Ammonium nitrogen – the prime nitrogen source of many fertilisers; ammonium will stay in the soil for longer than nitrate. It is utilised more during warmer periods.
Urea nitrogen – Absorbed quickly into plant leaves; urea applied as a foliar is the faster source to be converted into free nitrogen atoms in the plant. However, a large proportion of its nitrogen content will volatilise into the atmosphere as ammonium gas when applied during dry conditions.
Humic Substances – in particular, micronised formulations containing a percentage of Fulvic Acid, which acts to pull fertilisers into the plant more efficiently.
Carbon – the foundation energy source of plant and soil life; providing carbon increases utilisation efficiency of fertilisers and props up the soil food web.
Seaweed – plant stress hormones prime the plant by eliciting metabolic functions which allow it to better withstand environmental (abiotic) and pathogenic (biotic) stress.
Calcium – strengthens cell walls, creating a more resilient plant.
Micro nutrients – anyone looking to make informed decisions on their soil health will have had a full chemical analysis undertaken. Foliar applications of deficient nutrients in the tank mix will allow you to overcome a lack of supply from the soil, and provide the plant with everything it needs to maximise those concentrated blocks of light energy and warmth.

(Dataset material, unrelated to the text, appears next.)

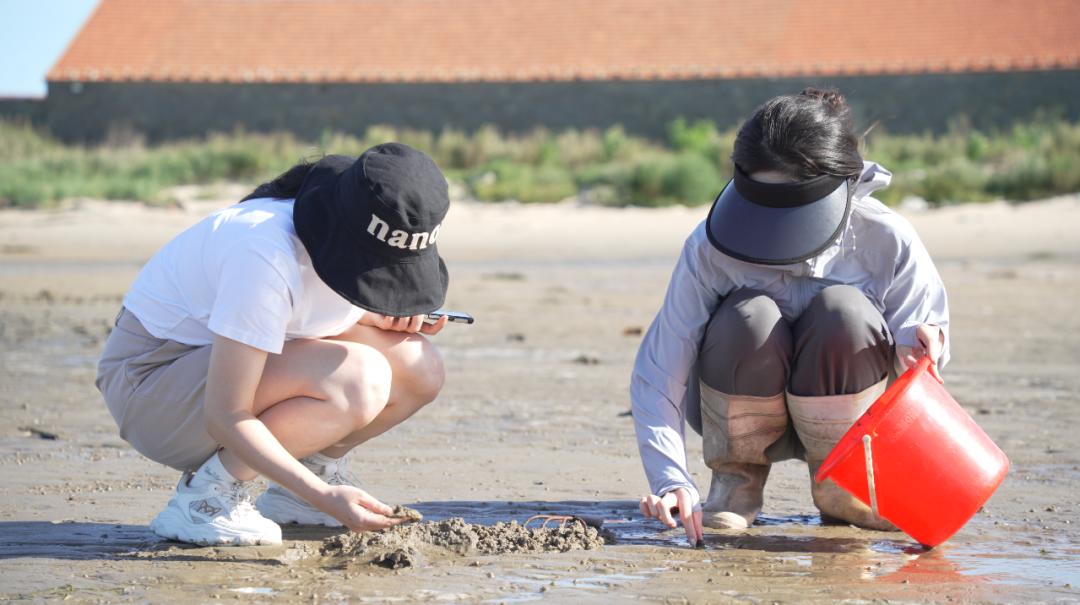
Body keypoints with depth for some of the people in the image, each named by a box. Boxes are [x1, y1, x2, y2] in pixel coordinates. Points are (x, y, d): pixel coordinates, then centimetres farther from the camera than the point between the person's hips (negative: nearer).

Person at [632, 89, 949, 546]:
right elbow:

Two other important factors with regards to nutrition in spring are:
Patience – understand what the plant needs and when; don’t be tempted to input nutrient that cannot be consumed. It will either leach into water courses or sit, slowly degrading, forcing a disease-susceptible and mower-demanding flush when conditions turn warm and wet.
Preparation – store a conventional release ammonium sulphate based granular fertiliser on the shelf, ready to go down as soon as you see and hear the forecasters confidently predicting a consistent upturn in temperatures and available moisture. Preferably, one containing a little calcium for cell division and magnesium for chlorophyll production.

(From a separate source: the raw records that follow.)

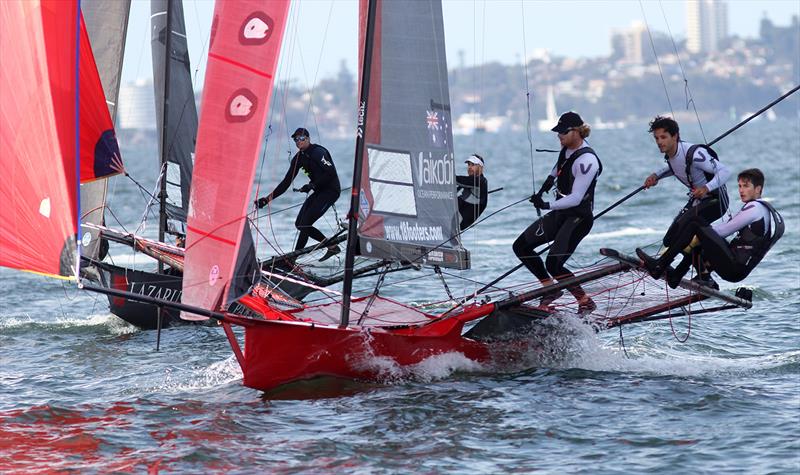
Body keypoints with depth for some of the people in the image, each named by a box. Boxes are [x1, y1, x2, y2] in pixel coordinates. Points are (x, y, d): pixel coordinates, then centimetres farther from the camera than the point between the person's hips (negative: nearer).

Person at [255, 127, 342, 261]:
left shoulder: (318, 152, -16)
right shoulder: (299, 158, 8)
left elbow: (331, 173, -24)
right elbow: (286, 182, 9)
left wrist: (312, 185, -29)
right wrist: (268, 198, 3)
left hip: (331, 190, -9)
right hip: (318, 192, 9)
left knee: (304, 224, -16)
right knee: (299, 224, 5)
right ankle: (332, 247, 15)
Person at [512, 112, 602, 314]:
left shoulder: (587, 160, -22)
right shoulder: (566, 150, 5)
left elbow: (575, 199, -26)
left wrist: (548, 206, -27)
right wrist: (548, 181, 14)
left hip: (579, 218, -9)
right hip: (560, 214, 9)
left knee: (554, 264, -19)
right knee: (521, 246, 6)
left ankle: (586, 302, -3)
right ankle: (551, 288, 15)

March is an excellent time to treat moss; however, beware of applying too much sulphate of iron if desiccating winds are prevalent, and most certainly hold back scarifying unless strong consistent grass growth is there to repair the sward.
Aeration, as always, provides the bedrock of good turf surfaces. Little and often in multiple different ways is a good mantra, but beware of desiccating winds leading to too much drying of the surface; especially on poa annua dominated swards. As with everything; timing and consideration of local conditions is paramount.
March is a good time to prevent the effects from type two fairy rings in the summer. A combination of aeration, surfactants and azoxystrobin fungicide will allow water and active ingredient to move into hydrophobic regions occupied by the fungal mycelium.
2018 highlighted the weaknesses in many irrigation systems. Prioritising repairs, efficiency and calibration of coverage and timing is a key requirement to prioritise, with an eye to maintaining plant health in the summer. Remember, watering volume should be thought about as a replacement for daily readings of millimetres evaporated from the soil, not in an arbitrary amount of minutes watered. Take the opportunity to engage with irrigation specialists to help implementing this, if required.
Formulating plans of how you intend to monitor and deal with a range of challenges through the year, from leather jackets and chafer grubs to anthracnose, microdochium nivale and leaf spot, enables you to work in a best practice, proactive, preventative manner. As we continue to face the challenges of tightening legislation and climate change, doing what it takes to create and follow a plan becomes more and more essential.
- Check and service floodlighting systems; ensuring they are ready for the new playing season.
- It also important to replace any worn tines on your aeration equipment.
- Clean out the shed, sell off any old machinery and dispose of any junk that’s clogging up the shed.